▶ _Work task_
Write out every row below word for word, leaving out the pictures.

--- Records supplied Enclosed Below ---

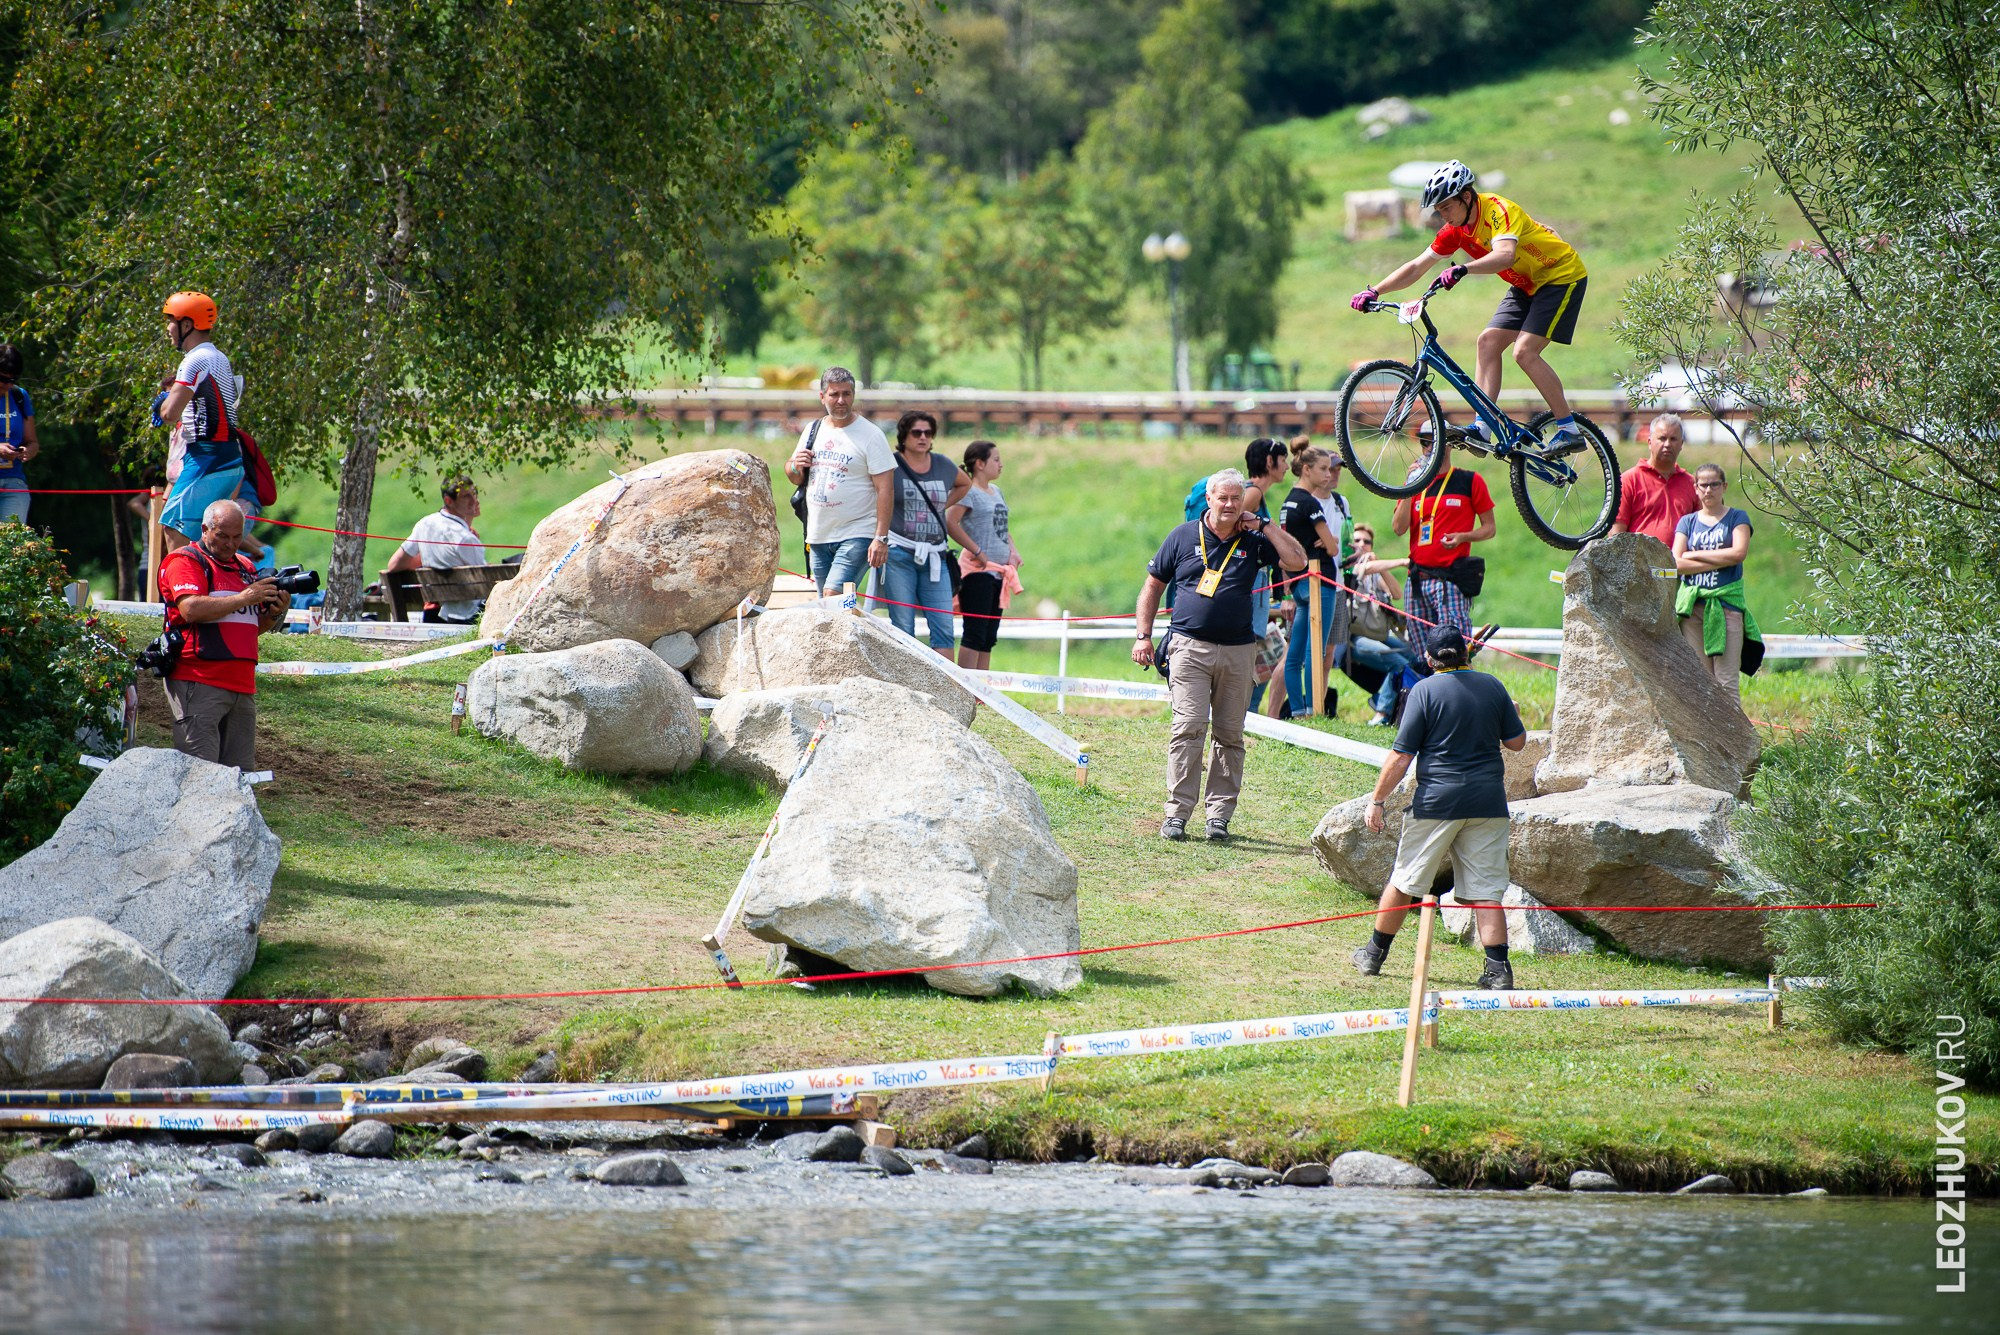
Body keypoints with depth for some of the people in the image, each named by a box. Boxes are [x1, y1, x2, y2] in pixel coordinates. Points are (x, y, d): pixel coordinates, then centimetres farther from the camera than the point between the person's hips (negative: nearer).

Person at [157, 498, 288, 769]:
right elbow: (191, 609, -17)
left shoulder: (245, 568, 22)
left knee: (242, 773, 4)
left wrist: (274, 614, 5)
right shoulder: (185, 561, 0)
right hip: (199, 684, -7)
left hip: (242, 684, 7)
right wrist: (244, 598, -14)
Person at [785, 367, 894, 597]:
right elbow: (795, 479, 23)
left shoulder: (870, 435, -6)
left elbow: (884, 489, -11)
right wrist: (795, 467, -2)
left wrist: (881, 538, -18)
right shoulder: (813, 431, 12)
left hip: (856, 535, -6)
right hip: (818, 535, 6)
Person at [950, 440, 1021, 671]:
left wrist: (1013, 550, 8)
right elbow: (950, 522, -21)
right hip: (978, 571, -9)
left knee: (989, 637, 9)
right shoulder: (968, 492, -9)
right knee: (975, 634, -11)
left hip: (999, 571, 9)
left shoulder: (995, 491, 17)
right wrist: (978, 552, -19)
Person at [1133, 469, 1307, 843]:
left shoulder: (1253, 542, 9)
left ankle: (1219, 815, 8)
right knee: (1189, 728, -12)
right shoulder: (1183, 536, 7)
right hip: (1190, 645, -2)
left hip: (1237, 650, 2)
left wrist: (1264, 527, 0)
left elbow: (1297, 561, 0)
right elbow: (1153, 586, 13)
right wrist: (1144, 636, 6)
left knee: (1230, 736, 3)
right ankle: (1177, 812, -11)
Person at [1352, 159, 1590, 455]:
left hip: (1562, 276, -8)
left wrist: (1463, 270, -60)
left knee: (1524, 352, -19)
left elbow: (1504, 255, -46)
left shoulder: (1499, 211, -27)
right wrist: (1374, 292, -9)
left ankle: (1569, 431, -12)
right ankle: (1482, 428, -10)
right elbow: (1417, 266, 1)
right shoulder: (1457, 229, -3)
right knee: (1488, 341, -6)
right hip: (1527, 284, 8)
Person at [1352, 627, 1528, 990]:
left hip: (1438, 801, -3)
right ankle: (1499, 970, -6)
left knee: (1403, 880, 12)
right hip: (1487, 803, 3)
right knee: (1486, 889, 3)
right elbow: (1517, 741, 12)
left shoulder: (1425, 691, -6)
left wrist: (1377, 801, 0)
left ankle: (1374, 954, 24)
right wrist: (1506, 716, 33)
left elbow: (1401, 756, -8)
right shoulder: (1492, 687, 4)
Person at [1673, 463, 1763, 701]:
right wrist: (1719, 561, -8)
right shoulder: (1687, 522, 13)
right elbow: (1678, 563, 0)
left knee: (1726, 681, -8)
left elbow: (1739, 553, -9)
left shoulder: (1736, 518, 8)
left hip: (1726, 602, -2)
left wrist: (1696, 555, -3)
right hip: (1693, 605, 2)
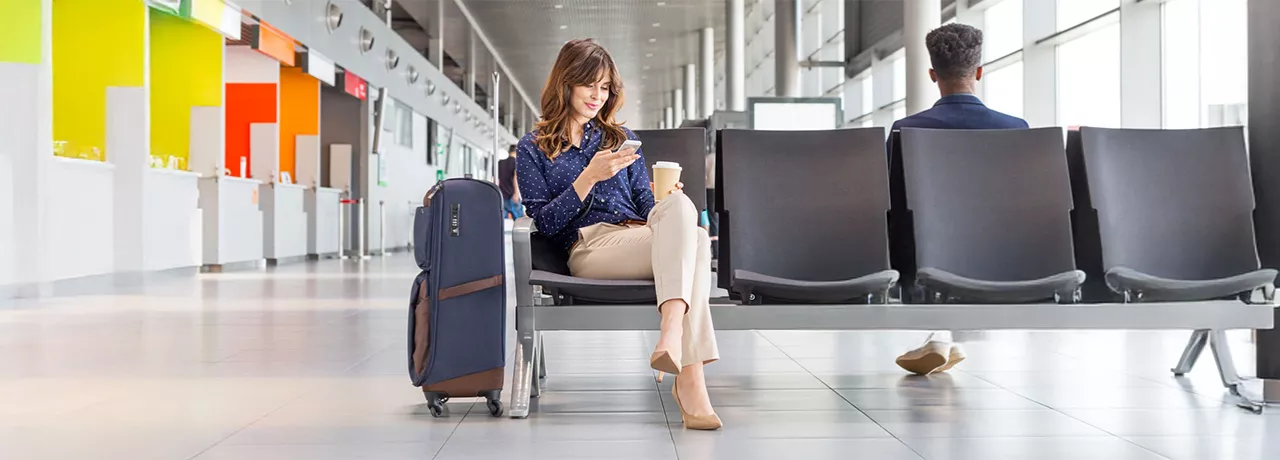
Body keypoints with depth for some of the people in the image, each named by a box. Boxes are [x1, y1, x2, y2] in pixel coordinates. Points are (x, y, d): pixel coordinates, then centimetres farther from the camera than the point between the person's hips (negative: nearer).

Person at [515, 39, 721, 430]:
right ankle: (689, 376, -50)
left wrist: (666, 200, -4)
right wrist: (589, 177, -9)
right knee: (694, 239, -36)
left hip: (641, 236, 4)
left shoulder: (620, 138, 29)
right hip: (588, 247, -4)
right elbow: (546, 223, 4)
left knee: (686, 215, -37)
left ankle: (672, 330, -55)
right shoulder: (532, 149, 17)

--- End of Enclosed Records supplied ---

▶ _Output for this task_
Body keypoints with depth for some of the people in the image, each named by a box. Boxes are [x1, y1, x2, y2] in pixel coordinates. Points are (x, y, d): pixel coordinates, then centimetres farther from the camera than the point between the person's hips (negative: nearer).

Person at [157, 498, 288, 769]:
right elbow: (191, 609, -17)
left shoulder: (245, 568, 22)
left knee: (242, 773, 4)
left wrist: (274, 614, 5)
right shoulder: (185, 561, 0)
right hip: (199, 684, -7)
left hip: (242, 684, 7)
right wrist: (244, 598, -14)
Person at [785, 367, 894, 597]:
right elbow: (795, 479, 23)
left shoulder: (870, 435, -6)
left elbow: (884, 489, -11)
right wrist: (795, 467, -2)
left wrist: (881, 538, -18)
right shoulder: (813, 431, 12)
left hip: (856, 535, -6)
right hip: (818, 535, 6)
Person at [950, 440, 1021, 671]:
left wrist: (1013, 550, 8)
right elbow: (950, 522, -21)
right hip: (978, 571, -9)
left knee: (989, 637, 9)
right shoulder: (968, 492, -9)
right knee: (975, 634, -11)
left hip: (999, 571, 9)
left shoulder: (995, 491, 17)
right wrist: (978, 552, -19)
Person at [1133, 469, 1307, 843]:
left shoulder: (1253, 542, 9)
left ankle: (1219, 815, 8)
right knee: (1189, 728, -12)
right shoulder: (1183, 536, 7)
right hip: (1190, 645, -2)
left hip: (1237, 650, 2)
left wrist: (1264, 527, 0)
left elbow: (1297, 561, 0)
right elbow: (1153, 586, 13)
right wrist: (1144, 636, 6)
left knee: (1230, 736, 3)
right ankle: (1177, 812, -11)
Person at [1352, 159, 1590, 455]:
left hip: (1562, 276, -8)
left wrist: (1463, 270, -60)
left knee: (1524, 352, -19)
left elbow: (1504, 255, -46)
left shoulder: (1499, 211, -27)
right wrist: (1374, 292, -9)
left ankle: (1569, 431, -12)
right ankle: (1482, 428, -10)
right elbow: (1417, 266, 1)
right shoulder: (1457, 229, -3)
right knee: (1488, 341, -6)
right hip: (1527, 284, 8)
Person at [1352, 627, 1528, 990]:
left hip: (1438, 801, -3)
right ankle: (1499, 970, -6)
left knee: (1403, 880, 12)
right hip: (1487, 803, 3)
right knee: (1486, 889, 3)
right elbow: (1517, 741, 12)
left shoulder: (1425, 691, -6)
left wrist: (1377, 801, 0)
left ankle: (1374, 954, 24)
right wrist: (1506, 716, 33)
left elbow: (1401, 756, -8)
right shoulder: (1492, 687, 4)
Person at [1673, 463, 1763, 701]:
right wrist: (1719, 561, -8)
right shoulder: (1687, 522, 13)
right elbow: (1678, 563, 0)
left knee: (1726, 681, -8)
left elbow: (1739, 553, -9)
left shoulder: (1736, 518, 8)
left hip: (1726, 602, -2)
left wrist: (1696, 555, -3)
right hip: (1693, 605, 2)
Body keypoints with depth for some of the people in the image, each named by a box. Boxes are [x1, y1, x2, y2] in pixel coordinates. Points are (x, y, d): pixel coordinates, then centimetres farther from the camera than the point between the person's hips (negative: nearer).

Person at [515, 39, 721, 430]:
right ankle: (689, 376, -50)
left wrist: (666, 200, -4)
right wrist: (589, 177, -9)
right knee: (694, 239, -36)
left hip: (641, 236, 4)
left shoulder: (620, 138, 29)
right hip: (588, 247, -4)
right elbow: (546, 223, 4)
left knee: (686, 215, -37)
left ankle: (672, 330, -55)
right shoulder: (532, 149, 17)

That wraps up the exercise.